Using the information
#1 List every person named in the post about sound poetry.
#2 Arrange the data collection entries as a Markdown table with columns No. and Line, covering the stretch from the first entry line through the line containing "Erasmus Canòdrom", both ends included and blank lines left out.

Saturday, 23 July 2022

On rrrr ~ SOM FIRE PISTOLER DER PEGER MOD GULVET

 


 

 

  In the early beginning of the nineties I started writing sound poems, but it was not before 2000 I also performed them. Actually I first performed the sound poetry of others before performing my own sound poems. Together with Lars-Emil Woetmann & Ole Lillelund I made an arrangement with sound poems only – in Kulkafén, Copenhagen, and together we performed Fisches Nachtgesang (from Christian Morgenstern). Then short after I also got the courage to perform my own sound poems.

 

 

 

 

 

 

 

The earliest written poem on rrrr is Emmentaler, which I wrote in 1995 on a journey through Schweiz – by simply writing down the names on the railway stations we were passing through.

 

 

 

 

 

 

 

Before 1999 most of my inspiration came from within my own inner world. But after that time it has become more usual, that I work with different kind of techniques to reach the level of inspiration or imagination. And then literature is my greatest inspiration – and the inspiration from inner and outer nature has come to play just a smaller role.

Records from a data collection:

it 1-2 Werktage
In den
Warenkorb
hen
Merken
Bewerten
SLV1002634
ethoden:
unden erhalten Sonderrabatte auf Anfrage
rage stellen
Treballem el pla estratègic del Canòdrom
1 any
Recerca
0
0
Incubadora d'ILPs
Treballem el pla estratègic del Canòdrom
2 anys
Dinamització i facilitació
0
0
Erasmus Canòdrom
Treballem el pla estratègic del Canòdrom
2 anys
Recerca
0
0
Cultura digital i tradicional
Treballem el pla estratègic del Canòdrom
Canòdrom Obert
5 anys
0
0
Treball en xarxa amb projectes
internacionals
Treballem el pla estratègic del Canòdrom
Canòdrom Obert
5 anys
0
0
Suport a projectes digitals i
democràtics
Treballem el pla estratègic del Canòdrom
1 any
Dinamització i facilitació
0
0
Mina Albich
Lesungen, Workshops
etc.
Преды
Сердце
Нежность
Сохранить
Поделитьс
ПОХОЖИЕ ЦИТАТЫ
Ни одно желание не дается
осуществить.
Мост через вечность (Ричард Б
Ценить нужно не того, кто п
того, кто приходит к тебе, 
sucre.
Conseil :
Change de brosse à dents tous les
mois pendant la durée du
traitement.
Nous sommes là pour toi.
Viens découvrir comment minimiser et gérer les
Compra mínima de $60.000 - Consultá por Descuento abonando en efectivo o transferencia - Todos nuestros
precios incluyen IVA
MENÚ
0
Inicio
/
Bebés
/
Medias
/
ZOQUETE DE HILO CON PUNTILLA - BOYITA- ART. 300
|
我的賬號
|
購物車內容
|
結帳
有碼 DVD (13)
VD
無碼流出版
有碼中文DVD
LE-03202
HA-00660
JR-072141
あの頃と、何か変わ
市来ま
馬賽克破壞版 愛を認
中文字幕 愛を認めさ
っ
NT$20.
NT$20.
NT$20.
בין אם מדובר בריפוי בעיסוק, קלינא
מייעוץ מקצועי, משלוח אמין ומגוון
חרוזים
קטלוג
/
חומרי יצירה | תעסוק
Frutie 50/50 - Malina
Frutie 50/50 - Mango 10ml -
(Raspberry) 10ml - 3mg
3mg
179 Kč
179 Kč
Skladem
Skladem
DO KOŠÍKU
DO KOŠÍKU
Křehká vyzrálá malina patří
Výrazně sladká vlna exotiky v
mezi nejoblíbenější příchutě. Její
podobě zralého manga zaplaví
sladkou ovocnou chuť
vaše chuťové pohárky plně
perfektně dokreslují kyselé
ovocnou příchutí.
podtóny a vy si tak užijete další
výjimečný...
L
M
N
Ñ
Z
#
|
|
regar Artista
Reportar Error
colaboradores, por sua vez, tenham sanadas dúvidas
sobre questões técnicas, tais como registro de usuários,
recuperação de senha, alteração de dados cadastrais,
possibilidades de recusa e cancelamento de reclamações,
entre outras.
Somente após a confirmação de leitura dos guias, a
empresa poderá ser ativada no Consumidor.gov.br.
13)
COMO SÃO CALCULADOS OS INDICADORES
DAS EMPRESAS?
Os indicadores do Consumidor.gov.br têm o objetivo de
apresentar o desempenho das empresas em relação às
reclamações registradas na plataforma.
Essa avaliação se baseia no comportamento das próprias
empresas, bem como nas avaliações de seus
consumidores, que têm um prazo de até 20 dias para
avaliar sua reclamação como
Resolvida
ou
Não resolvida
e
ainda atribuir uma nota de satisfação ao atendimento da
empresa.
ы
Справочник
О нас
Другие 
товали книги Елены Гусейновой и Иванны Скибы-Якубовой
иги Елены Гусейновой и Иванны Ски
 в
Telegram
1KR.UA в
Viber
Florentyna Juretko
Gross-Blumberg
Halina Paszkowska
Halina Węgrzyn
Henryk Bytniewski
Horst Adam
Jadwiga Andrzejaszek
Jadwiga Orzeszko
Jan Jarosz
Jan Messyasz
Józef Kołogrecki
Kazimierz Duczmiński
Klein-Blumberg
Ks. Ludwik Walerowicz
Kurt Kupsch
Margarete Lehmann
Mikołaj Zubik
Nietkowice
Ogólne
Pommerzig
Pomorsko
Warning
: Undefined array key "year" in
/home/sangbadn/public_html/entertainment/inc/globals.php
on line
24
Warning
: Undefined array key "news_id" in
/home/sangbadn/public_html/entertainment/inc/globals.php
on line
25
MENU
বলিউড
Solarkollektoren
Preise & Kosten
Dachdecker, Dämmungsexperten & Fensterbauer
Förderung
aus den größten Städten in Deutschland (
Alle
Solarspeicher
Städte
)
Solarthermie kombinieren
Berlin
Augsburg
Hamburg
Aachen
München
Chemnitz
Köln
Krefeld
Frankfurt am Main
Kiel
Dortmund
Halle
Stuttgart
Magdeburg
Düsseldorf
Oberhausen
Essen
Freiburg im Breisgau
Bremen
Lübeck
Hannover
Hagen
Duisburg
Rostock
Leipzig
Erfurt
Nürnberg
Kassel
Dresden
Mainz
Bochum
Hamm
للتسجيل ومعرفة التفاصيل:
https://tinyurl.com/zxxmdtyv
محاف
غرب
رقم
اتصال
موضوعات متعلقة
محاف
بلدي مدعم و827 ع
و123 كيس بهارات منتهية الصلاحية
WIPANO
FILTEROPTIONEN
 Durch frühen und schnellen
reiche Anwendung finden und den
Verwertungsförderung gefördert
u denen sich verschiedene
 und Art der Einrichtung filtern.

Answers below
#1 Lars-Emil Woetmann, Ole Lillelund, Christian Morgenstern

#2
| No. | Line |
|---|---|
| 1 | it 1-2 Werktage |
| 2 | In den |
| 3 | Warenkorb |
| 4 | hen |
| 5 | Merken |
| 6 | Bewerten |
| 7 | SLV1002634 |
| 8 | ethoden: |
| 9 | unden erhalten Sonderrabatte auf Anfrage |
| 10 | rage stellen |
| 11 | Treballem el pla estratègic del Canòdrom |
| 12 | 1 any |
| 13 | Recerca |
| 14 | 0 |
| 15 | 0 |
| 16 | Incubadora d'ILPs |
| 17 | Treballem el pla estratègic del Canòdrom |
| 18 | 2 anys |
| 19 | Dinamització i facilitació |
| 20 | 0 |
| 21 | 0 |
| 22 | Erasmus Canòdrom |